**Goal of the exercise:** Every line that contains "požadavky" must be located and copied from the data.

**Records:**
* * * *

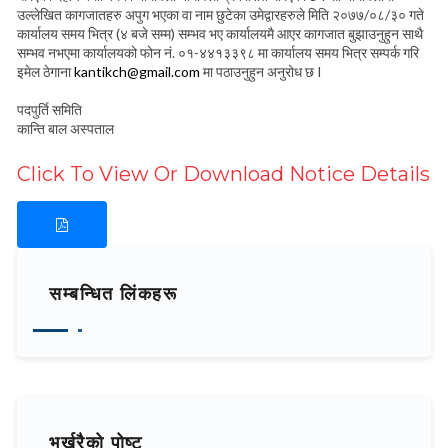
उल्लेखित कागजातहरु अपुग भएका वा नाम छुटेका उमेद्वारहरुले मिति २०७७/०८/३० गते
कार्यालय समय भित्र (४ बजे सम्म) सम्भव भए कार्यालयमै आएर कागजात बुझाउनुहुन साथै
सम्भव नभएमा कार्यालयको फोन नं. ०१-४४१३३९८ मा कार्यालय समय भित्र सम्पर्क गरि
इमेल ठेगाना
kantikch@gmail.com
मा पठाउनुहुन अनुरोध छ I
पदपुर्ति समिति
कान्ति बाल अस्पताल
Click To View Or Download Notice Details
सम्बन्धित लिंकहरू
भर्खरैको पोष्ट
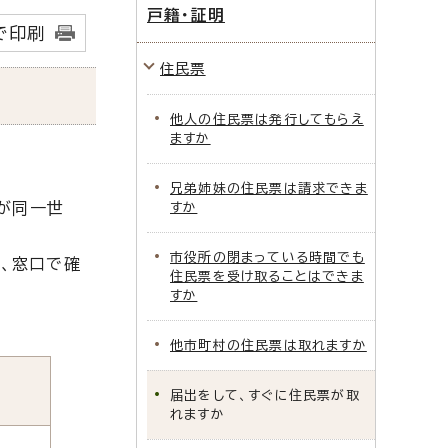
戸籍・証明
で印刷
住民票
他人の住民票は発行してもらえ
ますか
兄弟姉妹の住民票は請求できま
が同一世
すか
市役所の閉まっている時間でも
、窓口で確
住民票を受け取ることはできま
すか
他市町村の住民票は取れますか
届出をして、すぐに住民票が取
れますか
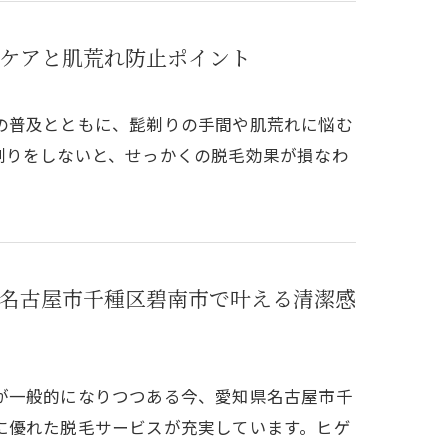
ケアと肌荒れ防止ポイント
の普及とともに、髭剃りの手間や肌荒れに悩む
剃りをしないと、せっかくの脱毛効果が損なわ
名古屋市千種区碧南市で叶える清潔感
が一般的になりつつある今、愛知県名古屋市千
に優れた脱毛サービスが充実しています。ヒゲ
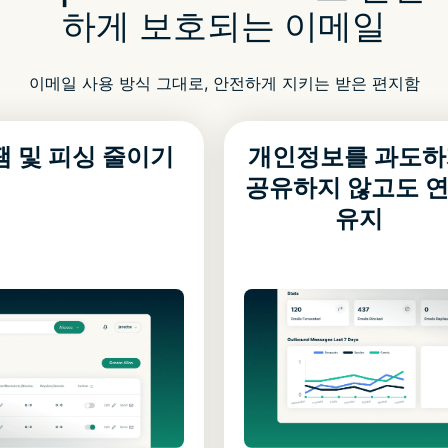
하게 보호되는 이메일
이메일 사용 방식 그대로, 안전하게 지키는 받은 편지함
팸 및 피싱 줄이기
개인정보를 과도하
공유하지 않고도 
유지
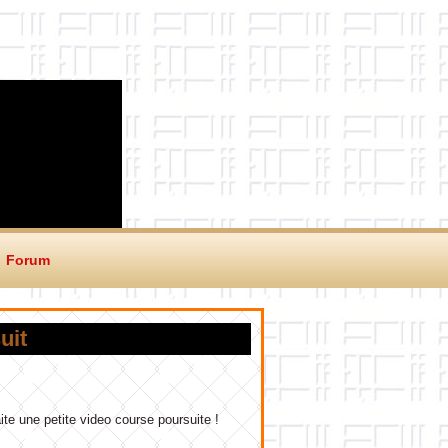
Forum
uit
ite une petite video course poursuite !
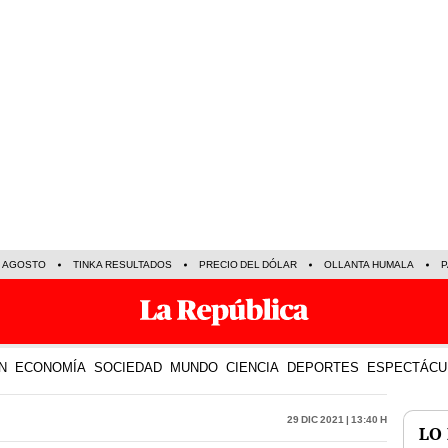
E AGOSTO
TINKA RESULTADOS
PRECIO DEL DÓLAR
OLLANTA HUMALA
P
N
ECONOMÍA
SOCIEDAD
MUNDO
CIENCIA
DEPORTES
ESPECTÁCU
29 Dic 2021 | 13:40 h
LO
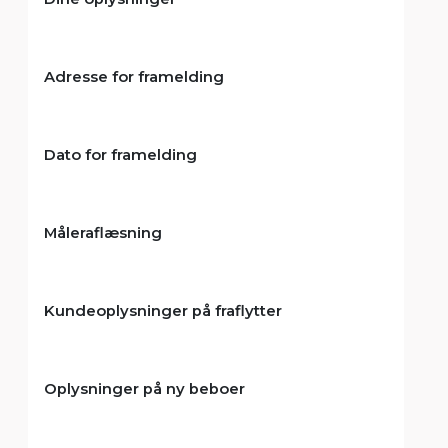
Adresse for framelding
Dato for framelding
Måleraflæsning
Kundeoplysninger på fraflytter
Oplysninger på ny beboer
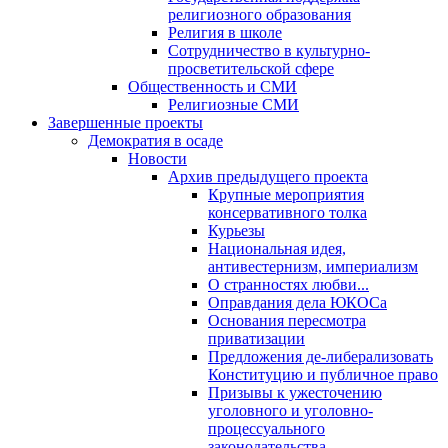
религиозного образования
Религия в школе
Сотрудничество в культурно-
просветительской сфере
Общественность и СМИ
Религиозные СМИ
Завершенные проекты
Демократия в осаде
Новости
Архив предыдущего проекта
Крупные мероприятия
консервативного толка
Курьезы
Национальная идея,
антивестернизм, империализм
О странностях любви...
Оправдания дела ЮКОСа
Основания пересмотра
приватизации
Предложения де-либерализовать
Конституцию и публичное право
Призывы к ужесточению
уголовного и уголовно-
процессуального
законодательства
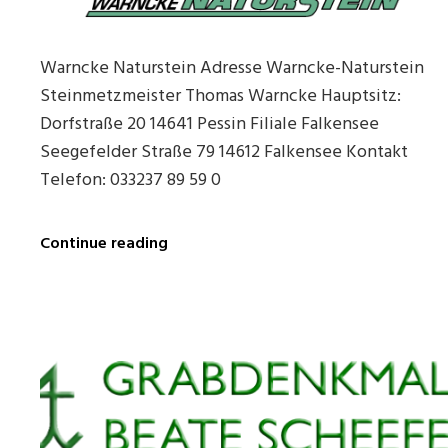
Warncke Naturstein Adresse Warncke-Naturstein
Steinmetzmeister Thomas Warncke Hauptsitz:
Dorfstraße 20 14641 Pessin Filiale Falkensee
Seegefelder Straße 79 14612 Falkensee Kontakt
Telefon: 033237 89 59 0
Warncke
Continue reading
Naturstein
in
Pessin
und
Falkensee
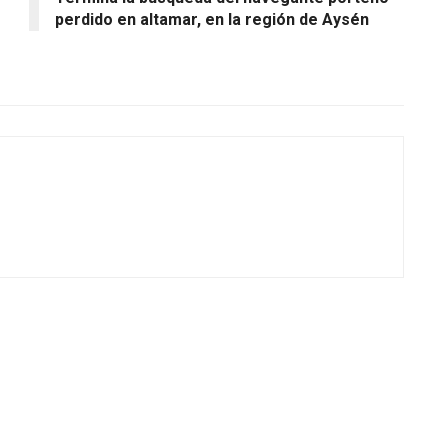
perdido en altamar, en la región de Aysén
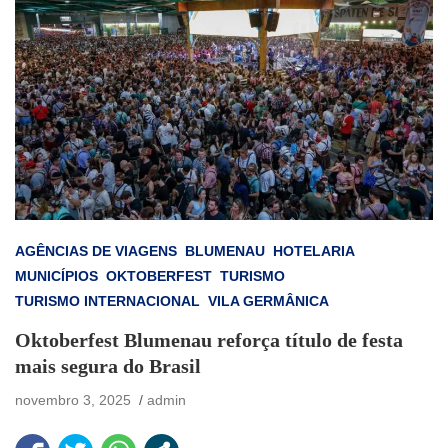
AGÊNCIAS DE VIAGENS
BLUMENAU
HOTELARIA
MUNICÍPIOS
OKTOBERFEST
TURISMO
TURISMO INTERNACIONAL
VILA GERMÂNICA
Oktoberfest Blumenau reforça título de festa
mais segura do Brasil
novembro 3, 2025
admin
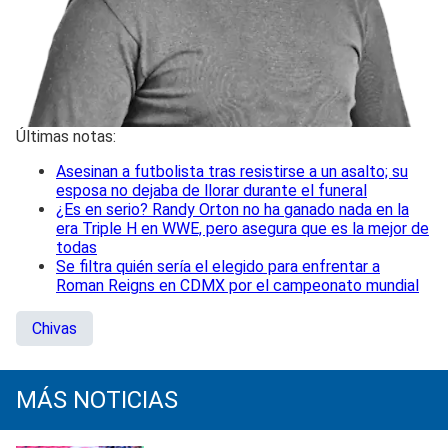
Últimas notas:
Asesinan a futbolista tras resistirse a un asalto; su
esposa no dejaba de llorar durante el funeral
¿Es en serio? Randy Orton no ha ganado nada en la
era Triple H en WWE, pero asegura que es la mejor de
todas
Se filtra quién sería el elegido para enfrentar a
Roman Reigns en CDMX por el campeonato mundial
Chivas
MÁS NOTICIAS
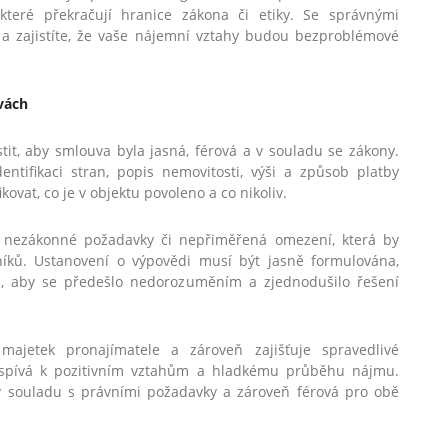
které překračují hranice zákona či etiky. Se správnými
 a zajistíte, že vaše nájemní vztahy budou bezproblémové
vách
tit, aby smlouva byla jasná, férová a v souladu se zákony.
ntifikaci stran, popis nemovitosti, výši a způsob platby
ovat, co je v objektu povoleno a co nikoliv.
 nezákonné požadavky či nepřiměřená omezení, která by
íků. Ustanovení o výpovědi musí být jasně formulována,
, aby se předešlo nedorozuměním a zjednodušilo řešení
ajetek pronajímatele a zároveň zajišťuje spravedlivé
řispívá k pozitivním vztahům a hladkému průběhu nájmu.
 v souladu s právními požadavky a zároveň férová pro obě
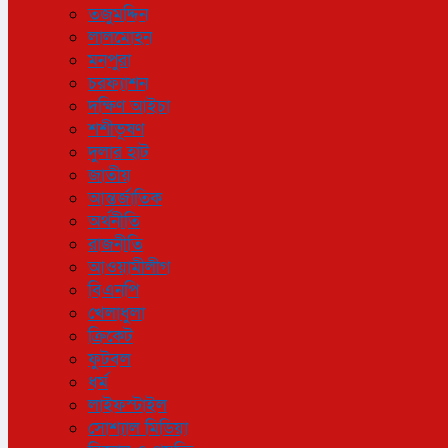
তজুমদ্দিন
লালমোহন
মনপুরা
চরফ্যাশন
দক্ষিণ আইচা
শশীভূষণ
দুলার হাট
জাতীয়
আন্তর্জাতিক
অর্থনীতি
রাজনীতি
আওয়ামীলীগ
বিএনপি
খেলাধুলা
ক্রিকেট
ফুটবল
ধর্ম
লাইফস্টাইল
সোশ্যাল মিডিয়া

* * * *

**Solution for this exercise:**
 nezákonné požadavky či nepřiměřená omezení, která by
 v souladu s právními požadavky a zároveň férová pro obě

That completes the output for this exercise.